Humanity’s Cradle
Humanity’s origins are much older and more complicated than initially thought, according to a new study on early human remains.
Scientists recently found that prehistoric fossils discovered in South Africa’s Sterkfontein Caves are a million years older than previously believed, the Washington Post reported.
The Sterkfontein Caves, a UNESCO World Heritage Site, is known as the “Cradle of Humankind” because of the hundreds of Australopithecus fossils of human ancestors found at the site since 1936.
Among the key discoveries was the complete skull of “Mrs. Ples” – although there is an ongoing debate that the fossil actually belongs to “Mr. Ples”
Despite being the “cradle,” anthropologists had long believed that the earliest hominin emerged in East Africa after the discovery of the 3.2-million-year-old skeleton Lucy in Ethiopia in 1974.
But the new findings suggest that Lucy and Mrs. Ples were “contemporaries” who lived around the same period and had time to evolve.

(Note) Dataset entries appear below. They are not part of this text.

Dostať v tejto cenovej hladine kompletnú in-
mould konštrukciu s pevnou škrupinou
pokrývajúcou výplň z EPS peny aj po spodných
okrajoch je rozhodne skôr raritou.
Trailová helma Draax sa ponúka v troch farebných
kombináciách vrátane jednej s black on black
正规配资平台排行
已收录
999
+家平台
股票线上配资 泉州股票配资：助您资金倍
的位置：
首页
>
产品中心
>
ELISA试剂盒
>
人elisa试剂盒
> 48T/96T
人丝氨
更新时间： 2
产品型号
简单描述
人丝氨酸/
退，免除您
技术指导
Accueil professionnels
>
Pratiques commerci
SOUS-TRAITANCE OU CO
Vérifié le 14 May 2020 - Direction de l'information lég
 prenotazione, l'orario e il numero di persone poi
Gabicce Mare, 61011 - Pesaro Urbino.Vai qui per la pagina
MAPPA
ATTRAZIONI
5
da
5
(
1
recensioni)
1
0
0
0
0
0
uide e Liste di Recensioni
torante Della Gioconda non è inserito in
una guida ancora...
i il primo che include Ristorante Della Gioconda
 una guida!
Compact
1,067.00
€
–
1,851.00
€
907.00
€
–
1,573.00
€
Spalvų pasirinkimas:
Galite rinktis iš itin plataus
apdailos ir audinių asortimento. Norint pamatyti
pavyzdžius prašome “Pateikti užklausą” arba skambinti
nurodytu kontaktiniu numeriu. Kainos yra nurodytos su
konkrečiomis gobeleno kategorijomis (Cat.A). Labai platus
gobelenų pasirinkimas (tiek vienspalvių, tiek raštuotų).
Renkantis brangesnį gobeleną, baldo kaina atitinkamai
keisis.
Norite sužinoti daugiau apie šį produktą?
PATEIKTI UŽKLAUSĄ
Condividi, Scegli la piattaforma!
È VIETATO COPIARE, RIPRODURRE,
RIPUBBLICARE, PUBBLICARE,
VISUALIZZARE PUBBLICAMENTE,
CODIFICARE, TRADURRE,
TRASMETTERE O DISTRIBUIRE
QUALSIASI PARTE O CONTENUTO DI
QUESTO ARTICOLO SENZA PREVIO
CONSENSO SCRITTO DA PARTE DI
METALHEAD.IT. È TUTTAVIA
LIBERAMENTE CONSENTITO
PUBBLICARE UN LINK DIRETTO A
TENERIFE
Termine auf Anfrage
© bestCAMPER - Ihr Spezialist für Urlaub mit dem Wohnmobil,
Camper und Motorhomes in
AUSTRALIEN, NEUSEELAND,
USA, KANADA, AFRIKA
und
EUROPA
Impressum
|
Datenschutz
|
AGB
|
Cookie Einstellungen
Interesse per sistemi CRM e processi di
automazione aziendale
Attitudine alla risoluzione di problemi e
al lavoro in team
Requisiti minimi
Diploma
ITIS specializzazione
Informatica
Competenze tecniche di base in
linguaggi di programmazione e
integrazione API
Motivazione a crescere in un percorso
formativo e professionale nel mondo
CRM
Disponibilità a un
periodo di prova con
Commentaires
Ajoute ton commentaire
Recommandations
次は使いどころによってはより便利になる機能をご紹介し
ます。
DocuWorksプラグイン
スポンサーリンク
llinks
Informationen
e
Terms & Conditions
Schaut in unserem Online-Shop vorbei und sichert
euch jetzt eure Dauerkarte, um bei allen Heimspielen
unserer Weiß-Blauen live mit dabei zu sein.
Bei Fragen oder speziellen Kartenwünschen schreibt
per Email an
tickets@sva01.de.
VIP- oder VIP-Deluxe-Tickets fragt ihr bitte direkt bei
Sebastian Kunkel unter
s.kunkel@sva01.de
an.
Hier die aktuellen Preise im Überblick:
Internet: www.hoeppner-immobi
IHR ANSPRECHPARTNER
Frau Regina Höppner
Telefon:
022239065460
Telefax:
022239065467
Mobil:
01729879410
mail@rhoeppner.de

Researchers analyzed radioactive decay in rocks buried at the same time as the fossils in the Sterkfontein Caves and found they are 3.4 million to 3.6 million years old.
“This important new dating work pushes the age of some of the most interesting fossils in human evolution research, and one of South Africa’s most iconic fossils, Mrs. Ples, back a million years to a time when, in East Africa, we find other iconic early hominins like Lucy,” said co-author Dominic Stratford.
Stratford and his colleagues explained that the age of the remains helps scientists understand “how and where humans evolved, how they fit into the ecosystem, and who their closest relatives are and were.”